Around 80% of disease-causing proteins, including key drivers of many cancers and other serious neurological conditions like Alzheimer’s disease, cannot be targeted by currently available therapeutics. These so-called “undruggable” proteins lack specific surface areas required for treatments such as small molecule inhibitors or antibodies to bind with disease-causing proteins and modulate their function.
However, an alternative therapeutic strategy known as targeted protein degradation has shown the potential to remedy these “undruggable” proteins. Utilizing small molecules known as PROTACs, this strategy harnesses the cell’s waste disposal system to promote the destruction of disease-causing proteins.
What are PROTACs?
PROteolysis TArgeting Chimeras, or PROTACS for short, are two separate molecules bound together to form a two-headed molecule. One end binds to a ubiquitin ligase, while the other end binds to the “undruggable” protein targeted by pharmacologists. In illustrations, PROTACs are often depicted as dumbbells, but it may be more helpful to think of them as flexible harnesses.
How do PROTACs work?
PROTACs are designed to take advantage of the cell’s waste disposal system that removes unneeded proteins. This system, known as the proteasome, is important for the cell to remove unneeded or damaged proteins and recycle their building blocks to make new proteins. The proteasome plays critical roles in cell growth, management of cellular stress, and the immune system. One end binds to the targeted proteins, while the other end of the molecule binds to the ubiquitin ligase, which then marks the targeted protein for destruction. This lets the cell’s proteasome know that this specific protein can be destroyed. In this way, the body’s regularly occurring mechanisms are co-opted to destroy disease-causing proteins.

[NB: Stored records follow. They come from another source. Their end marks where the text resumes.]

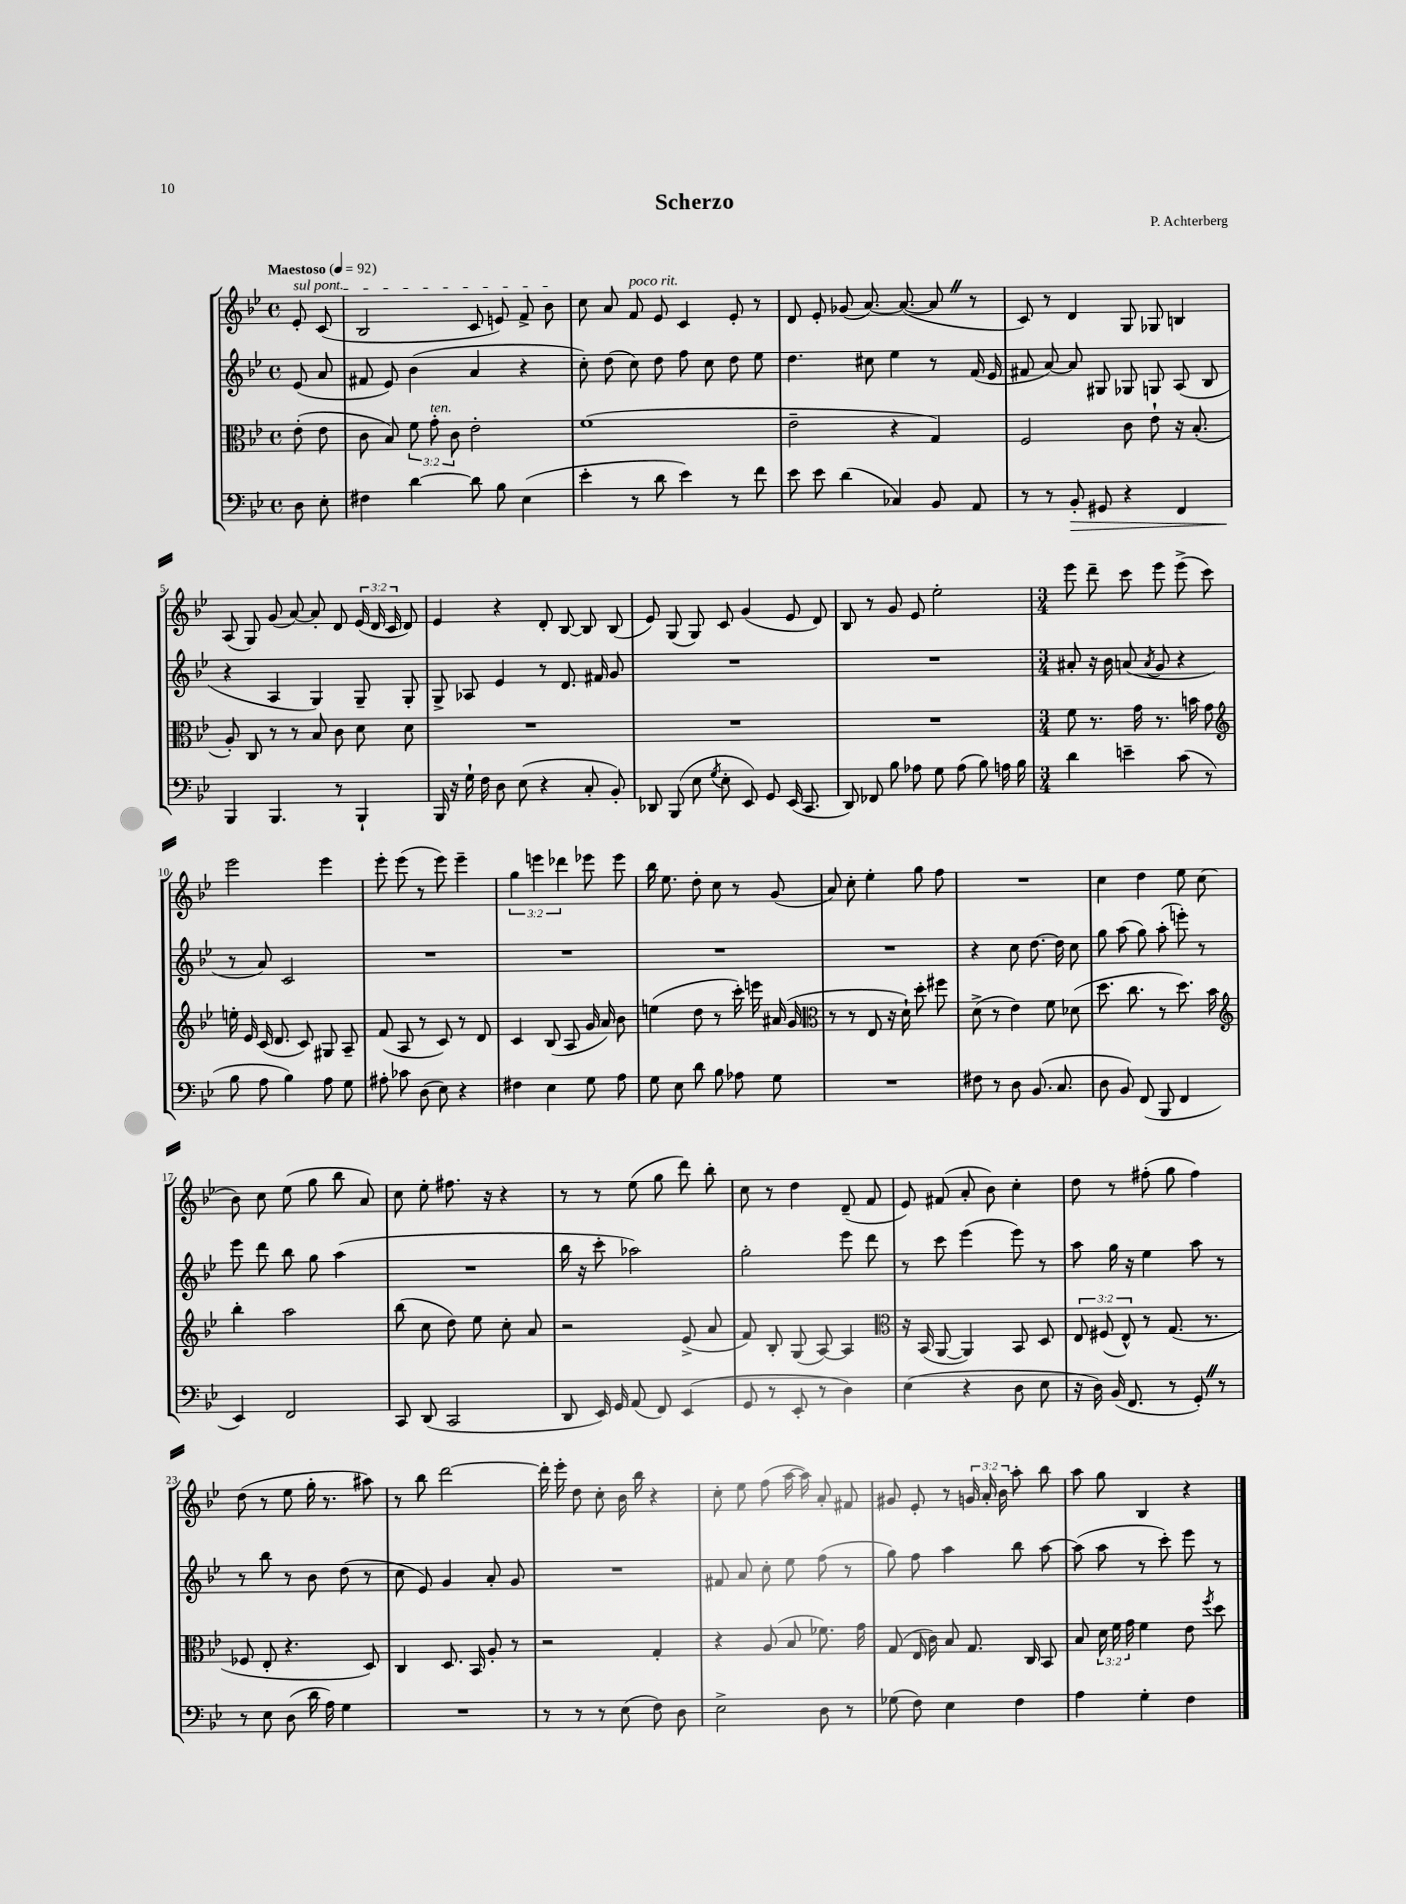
\header { title = "Scherzo" composer = "P. Achterberg" }
<<
\new StaffGroup <<
\new Staff = "s0" {
    \clef treble \key bes \major \defaultTimeSignature \time 4/4 \override Staff.TupletNumber.text = #tuplet-number::calc-fraction-text \partial 4 \tempo "Maestoso" 4 = 92
    \autoBeamOff \once \override TextSpanner.bound-details.left.text = \markup { \italic "sul pont." } ees'8-.\startTextSpan c'8( |
    bes2 c'8 e'8) f'8-> bes'8\stopTextSpan |
    c''8 a'8 f'8^\markup { \italic "poco rit." } ees'8 c'4 ees'8-. r8 |
    d'8 ees'8-. ges'8( a'8.~) a'8.~( a'8 \once \override BreathingSign.text = \markup { \musicglyph "scripts.caesura.straight" } \breathe r8 |
    c'8) r8 d'4 g8 ges8 b4 |
    a8( g8) g'8( a'8~) a'8-. d'8 \tuplet 3/2 { ees'16( d'16 c'16 } d'8) |
    ees'4 r4 d'8-. bes8~ bes8 bes8( |
    ees'8) g8( g8) c'8 g'4( ees'8 d'8) |
    bes8 r8 g'8 ees'8 ees''2-. |
    \numericTimeSignature \time 3/4 ees'''8 d'''8-- c'''8 ees'''8 ees'''8->( c'''8) |
    ees'''2 ees'''4 |
    ees'''8-. ees'''8( r8 ees'''8) ees'''4-- |
    \tuplet 3/2 { g''4 e'''4 des'''4 } ees'''8 ees'''8 |
    bes''16 ees''8. d''8-. c''8 r8 g'8( |
    a'8) c''8-. ees''4-. g''8 f''8 |
    R2. |
    c''4 d''4 ees''8 c''8( |
    bes'8) c''8 ees''8( g''8 bes''8 a'8) |
    c''8 ees''8-. fis''8. r16 r4 |
    r8 r8 ees''8( g''8 d'''8) bes''8-. |
    c''8 r8 d''4 d'8--( f'8 |
    ees'8) fis'8( a'8-. bes'8) c''4-. |
    d''8 r8 fis''8-.( g''8 fis''4) |
    d''8( r8 ees''8 g''16-. r8. ais''8) |
    r8 bes''8 d'''2~ |
    d'''16-. ees'''16-. d''8 c''8-. bes'16 bes''16 r4 |
    c''8-. ees''8 f''8( a''16~ a''16) a'8-. fis'8 |
    gis'8 ees'8-. r8 \tuplet 3/2 { g'16 a'16-. bes'16 } a''8-. bes''8 |
    a''8 g''8 bes4 r4 \bar "|." |
}
\new Staff = "s1" {
    \clef treble \key bes \major \defaultTimeSignature \time 4/4 \partial 4
    \autoBeamOff ees'8( a'8 |
    fis'8 ees'8) bes'4( a'4 r4 |
    c''8-.) d''8( c''8) d''8 f''8 c''8 d''8 ees''8 |
    d''4. cis''8 ees''4 r8 f'16( ees'16 |
    fis'8 a'8~) a'8 gis8 ges8 g8 a8( bes8 |
    r4 a4 g4) g8-- g8-. |
    g8-> aes8 ees'4 r8 d'8. fis'16 g'8 |
    R1 |
    R1 |
    \numericTimeSignature \time 3/4 ais'8-. r16 bes'16 a'8( \acciaccatura { a'8 } g'8 r4 |
    r8 a'8) c'2 |
    R2. |
    R2. |
    R2. |
    R2. |
    r4 c''8 d''8.~ d''16 c''8 |
    g''8 a''8( g''8) a''8-.( e'''8-.) r8 |
    ees'''8 d'''8 bes''8 g''8 a''4( |
    R2. |
    bes''16 r16 c'''8-. aes''2) |
    g''2-. ees'''8 d'''8 |
    r8 c'''8 ees'''4( ees'''8) r8 |
    a''8 g''16 r16 ees''4 a''8 r8 |
    r8 bes''8 r8 bes'8 d''8( r8 |
    c''8 ees'8) g'4 a'8-. g'8 |
    R2. |
    fis'8 a'8 c''8-. ees''8 f''8( r8 |
    g''8) f''8 a''4 bes''8 a''8~ |
    a''8( a''8 r8 c'''8-.) ees'''8 r8 \bar "|." |
}
\new Staff = "s2" {
    \clef alto \key bes \major \defaultTimeSignature \time 4/4 \override Staff.TupletNumber.text = #tuplet-number::calc-fraction-text \partial 4
    \autoBeamOff ees'8-.( ees'8 |
    c'8 bes8) \tuplet 3/2 { f'8 g'8-.^\markup { \italic "ten." } c'8 } ees'2-. |
    f'1( |
    ees'2-- r4 g4) |
    f2 c'8 ees'8-! r16 bes8.-.( |
    a8-.) c8 r8 r8 bes8 c'8 d'8 d'8 |
    R1 |
    R1 |
    R1 |
    \numericTimeSignature \time 3/4 f'8 r8. g'16 r8. b'16 g'8 |
    \clef treble e''16-. ees'16 c'16( d'8. c'8) gis8 a8-- |
    f'8( a8 r8 c'8) r8 d'8 |
    c'4 bes8( a8 g'16 a'16) bes'8 |
    e''4( d''8 r8 c'''16-.) e'''16 ais'16( g'16 |
    \clef alto r8 r8 ees8 r16 d'16-!) d''8-. fis''8 |
    d'8->( r8 ees'4) f'8 des'8( |
    d''8. c''8. r8 d''8.) bes'16 |
    \clef treble bes''4-. a''2 |
    bes''8( c''8 d''8) ees''8 c''8-. a'8 |
    r2 ees'8->( a'8 |
    f'8) bes8-. g8( a8~) a4 |
    \clef alto r16 bes,16( a,8~ a,4) bes,8 d8 |
    \tuplet 3/2 { ees8 fis8( ees8-^) } r8 g8.( r8. |
    fes8 ees8-. r4. d8) |
    c4 d8. bes,16 a8-. r8 |
    r2 g4-. |
    r4 a8( bes8 fes'8.) g'16 |
    g8( ees16 c'16) bes8 g8. c16 bes,8 |
    bes8 \tuplet 3/2 { d'16 f'16 g'16 } f'4 ees'8 \acciaccatura { f''8 } d''8 \bar "|." |
}
\new Staff = "s3" {
    \clef bass \key bes \major \defaultTimeSignature \time 4/4 \partial 4
    \autoBeamOff d8 ees8-. |
    fis4 d'4~ d'8 bes8 ees4( |
    ees'4-. r8 d'8 ees'4) r8 f'8 |
    ees'8 ees'8 d'4( ces4) bes,8 a,8 |
    r8 r8 bes,8-.\> gis,8 r4 f,4 |
    bes,,4\! bes,,4. r8 bes,,4-! |
    bes,,16 r16 g16-! f16 d8 ees8( r4 c8-. bes,8-.) |
    des,8 bes,,8( ees8 \acciaccatura { g8 } ees8-. ees,8) g,8 ees,16( c,8. |
    d,8) fes,8 bes8 aes8 g8 aes8( bes8) a16 bes16 |
    \numericTimeSignature \time 3/4 d'4 e'4-- c'8( r8 |
    bes8 a8 bes4) a8 g8 |
    ais8-. ces'8 d8( ees8) r4 |
    fis4 ees4 g8 a8 |
    g8 ees8 d'8 bes8 aes8 g8 |
    R2. |
    fis8 r8 d8 bes,8.( c8. |
    d8 bes,8) f,8( bes,,8 f,4 |
    ees,4) f,2 |
    c,8 d,8( c,2 |
    d,8 ees,16) g,16 a,8( f,8) ees,4( |
    g,8 r8 ees,8-. r8 d4) |
    ees4( r4 d8 ees8 |
    r16 d16) bes,16( f,8. r8 g,8-.) \once \override BreathingSign.text = \markup { \musicglyph "scripts.caesura.straight" } \breathe r8 |
    r8 ees8 d8( d'16 a16) g4 |
    R2. |
    r8 r8 r8 ees8( f8) d8 |
    ees2-> d8 r8 |
    ges8( f8) ees4 f4 |
    a4 g4-. f4 \bar "|." |
}
>>
>>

What makes PROTACs so unique?
Most therapies are divided between small molecule inhibitors or therapeutic antibodies/biologics. However, “PROTACs are small molecules and as such not restricted to targeting surface proteins, however, in contrast to traditional small molecule inhibitors, PROTACs are fundamentally different,” explained Dr. Fischer, “While inhibitors need to achieve an almost perfect degree of target engagement over an extended period of time to exert their pharmacologic effect, PROTACs follow more of a hit and run strategy.”
“Optimized degrader molecules will have fast rates of degradation and relatively short exposure with therapeutic doses that result in complete elimination of the target protein, which can result in a more durable and deeper effect,” he explained. “More importantly, however, small molecule degraders completely eliminate the disease-causing protein and as such can target the non-catalytic activity of enzymes but also scaffolding proteins, and other non-enzymatic targets.”
When will PROTACs be more widely available?
While researchers have demonstrated the potential of PROTACs in the lab, the first clinical trials are just opening. Still, Dr. Fischer is very optimistic, “The technology has rapidly spread, and we can expect to see many more programs entering clinical development. Due to the pioneering work of a growing academic community spearheading this field, the concepts underlying protein degradation are largely public domain and widely available.”
What is the future of PROTACs research?
“I believe the field of targeted protein degradation is here to stay and will significantly expand our repertoire of therapeutic modalities,” said Dr. Fischer. “I also believe it is still in its infancy and many challenges lie ahead of us to broadly deploy this to the more challenging targets.” PROTACs could potentially prove the impossible is possible by allowing scientists to destroy disease-causing proteins that were previously considered beyond their reach.